Weekend Reading

This week’s links:

  • The decade of Steve: Fortune on Steve Jobs. “How Apple’s imperious, brilliant CEO transformed American business.”
  • Conversation with Unilever’s CEO Paul Polman: from McKinsey Quarterly. “Unilever’s chief executive reflects on lessons learned at three major consumer goods companies, including how to manage people in a global context, the obligations corporations have to society, and why you should never waste a good crisis.”
  • Ideas of the Year: from Pragati, the Indian National Interest Review (PDF).
  • Startup Ecosystems take time: by Fred Wilson. ” I think it is good to think about decades when you think about the development of new startup hotbeds.” And we in India need to start now.
  • Air India: Sucking Blood from the Poor: by Atanu Dey. “Perhaps this is in keeping with the pathological dread of profits that socialism is founded on. Socialism leads to immense waste of human and other resources, which carried out over decades, leads to extreme dehumanizing poverty of the people. That dehumanizing poverty of the population is good for the leaders of socialistic economies. Poverty makes the population malleable and the leaders can then milk the system to enrich themselves by the billions.”

4 thoughts on “Weekend Reading

  1. I liked the write up on startup ecosystem … the big question for India is …. do we have that kind of
    patience (mind set and strong intellect and wealth to support) to wait for decade+ years?

    There were number of companies started with ambition of becoming next IBM, Microsoft in the
    early 80’s but by 90’s everyone became another outsourced company.

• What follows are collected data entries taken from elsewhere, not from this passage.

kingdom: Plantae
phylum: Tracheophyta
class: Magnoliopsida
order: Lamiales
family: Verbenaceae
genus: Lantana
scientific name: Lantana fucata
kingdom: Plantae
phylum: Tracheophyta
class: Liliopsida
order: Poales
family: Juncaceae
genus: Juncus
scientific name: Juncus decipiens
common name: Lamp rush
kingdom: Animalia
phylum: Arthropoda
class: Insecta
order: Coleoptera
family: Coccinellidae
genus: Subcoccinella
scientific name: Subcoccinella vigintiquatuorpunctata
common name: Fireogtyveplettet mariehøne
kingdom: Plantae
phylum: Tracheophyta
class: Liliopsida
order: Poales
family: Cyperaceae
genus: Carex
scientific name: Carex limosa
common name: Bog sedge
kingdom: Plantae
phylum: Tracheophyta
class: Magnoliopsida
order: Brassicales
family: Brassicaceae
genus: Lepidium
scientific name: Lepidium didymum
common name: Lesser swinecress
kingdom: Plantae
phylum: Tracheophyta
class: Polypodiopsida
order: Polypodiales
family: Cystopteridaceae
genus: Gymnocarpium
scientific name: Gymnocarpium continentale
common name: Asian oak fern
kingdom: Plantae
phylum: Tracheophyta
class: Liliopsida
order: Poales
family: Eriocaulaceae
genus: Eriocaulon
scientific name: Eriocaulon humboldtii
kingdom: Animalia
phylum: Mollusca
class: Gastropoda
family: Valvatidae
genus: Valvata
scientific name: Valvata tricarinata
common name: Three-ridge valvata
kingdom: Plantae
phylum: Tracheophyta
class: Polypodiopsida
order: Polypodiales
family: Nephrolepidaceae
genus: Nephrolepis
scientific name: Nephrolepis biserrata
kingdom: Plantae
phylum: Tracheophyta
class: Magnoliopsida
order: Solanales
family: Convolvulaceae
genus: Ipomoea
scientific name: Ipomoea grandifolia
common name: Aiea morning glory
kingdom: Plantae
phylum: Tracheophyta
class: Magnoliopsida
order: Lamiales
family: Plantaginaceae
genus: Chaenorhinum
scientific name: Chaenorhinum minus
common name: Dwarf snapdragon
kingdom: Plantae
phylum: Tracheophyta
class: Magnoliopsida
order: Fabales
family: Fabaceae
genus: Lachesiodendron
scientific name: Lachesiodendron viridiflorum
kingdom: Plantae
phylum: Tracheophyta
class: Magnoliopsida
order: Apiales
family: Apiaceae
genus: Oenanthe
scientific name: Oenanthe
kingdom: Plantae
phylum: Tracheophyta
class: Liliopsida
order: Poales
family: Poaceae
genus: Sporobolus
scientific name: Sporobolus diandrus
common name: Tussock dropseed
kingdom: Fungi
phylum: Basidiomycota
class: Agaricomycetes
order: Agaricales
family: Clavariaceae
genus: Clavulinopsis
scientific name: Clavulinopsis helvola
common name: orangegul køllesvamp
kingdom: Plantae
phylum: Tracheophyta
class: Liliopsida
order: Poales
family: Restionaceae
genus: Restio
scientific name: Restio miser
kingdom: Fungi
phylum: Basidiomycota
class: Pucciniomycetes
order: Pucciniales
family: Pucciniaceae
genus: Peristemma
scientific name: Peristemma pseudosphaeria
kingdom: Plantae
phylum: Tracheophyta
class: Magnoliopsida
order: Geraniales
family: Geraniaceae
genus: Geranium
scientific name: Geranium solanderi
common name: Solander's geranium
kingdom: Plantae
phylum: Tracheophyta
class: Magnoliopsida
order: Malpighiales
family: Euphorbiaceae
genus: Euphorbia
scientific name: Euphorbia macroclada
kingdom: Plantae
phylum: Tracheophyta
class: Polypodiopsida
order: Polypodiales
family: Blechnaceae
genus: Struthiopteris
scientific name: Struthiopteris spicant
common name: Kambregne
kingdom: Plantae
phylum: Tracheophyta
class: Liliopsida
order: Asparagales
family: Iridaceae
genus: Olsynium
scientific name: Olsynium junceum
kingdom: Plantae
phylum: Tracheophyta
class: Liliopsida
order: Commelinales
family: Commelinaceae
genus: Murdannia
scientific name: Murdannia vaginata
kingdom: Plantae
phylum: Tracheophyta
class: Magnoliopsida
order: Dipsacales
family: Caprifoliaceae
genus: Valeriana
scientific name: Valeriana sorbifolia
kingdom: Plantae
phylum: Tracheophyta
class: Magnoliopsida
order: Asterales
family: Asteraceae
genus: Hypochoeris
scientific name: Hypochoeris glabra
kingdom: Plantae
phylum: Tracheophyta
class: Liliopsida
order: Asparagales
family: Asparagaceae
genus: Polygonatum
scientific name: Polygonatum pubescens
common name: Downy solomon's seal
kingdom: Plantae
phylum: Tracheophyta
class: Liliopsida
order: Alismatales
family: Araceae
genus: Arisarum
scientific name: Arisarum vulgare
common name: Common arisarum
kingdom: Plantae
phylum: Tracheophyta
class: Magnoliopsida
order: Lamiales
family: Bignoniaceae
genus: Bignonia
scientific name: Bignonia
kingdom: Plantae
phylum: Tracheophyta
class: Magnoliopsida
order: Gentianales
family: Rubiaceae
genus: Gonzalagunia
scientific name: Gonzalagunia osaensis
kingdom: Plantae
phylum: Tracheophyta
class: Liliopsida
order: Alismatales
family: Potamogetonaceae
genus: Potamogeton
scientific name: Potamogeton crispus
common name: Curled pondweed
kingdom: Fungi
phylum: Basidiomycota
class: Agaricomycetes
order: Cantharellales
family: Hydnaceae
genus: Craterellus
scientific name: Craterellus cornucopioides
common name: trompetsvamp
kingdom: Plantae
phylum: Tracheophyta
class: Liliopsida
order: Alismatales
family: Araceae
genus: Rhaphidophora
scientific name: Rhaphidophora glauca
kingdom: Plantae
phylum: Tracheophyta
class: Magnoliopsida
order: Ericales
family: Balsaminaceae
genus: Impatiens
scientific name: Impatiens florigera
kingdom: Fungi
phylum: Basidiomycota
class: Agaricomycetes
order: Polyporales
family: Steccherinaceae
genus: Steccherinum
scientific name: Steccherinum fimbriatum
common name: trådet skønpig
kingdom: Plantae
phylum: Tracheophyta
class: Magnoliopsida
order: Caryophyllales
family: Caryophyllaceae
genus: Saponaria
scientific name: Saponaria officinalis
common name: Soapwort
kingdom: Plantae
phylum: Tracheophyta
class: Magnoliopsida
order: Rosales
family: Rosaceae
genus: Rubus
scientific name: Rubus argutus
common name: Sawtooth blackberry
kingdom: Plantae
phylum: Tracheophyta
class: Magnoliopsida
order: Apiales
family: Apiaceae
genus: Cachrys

    I strongly believe indian startup ecosystem has to be forced a ecosystem … i mean a ecosystem happening because of external force … and not a planned ecosystem as it happens in US. I have never seen anyone (starting from our independence movement leaders to current intellects to entrepreneurs planning for decades ). Anything beyond 3-4 years is considered stupid here.

    Well that is my stupid opinion.


  2. Tarun, thanks for the vote of confidence. I will come knocking at your door when I stand for elections!

    Unfortunately, it’s the system and not people that matter in this case. How to change the system is the challenge. We have to get that done first.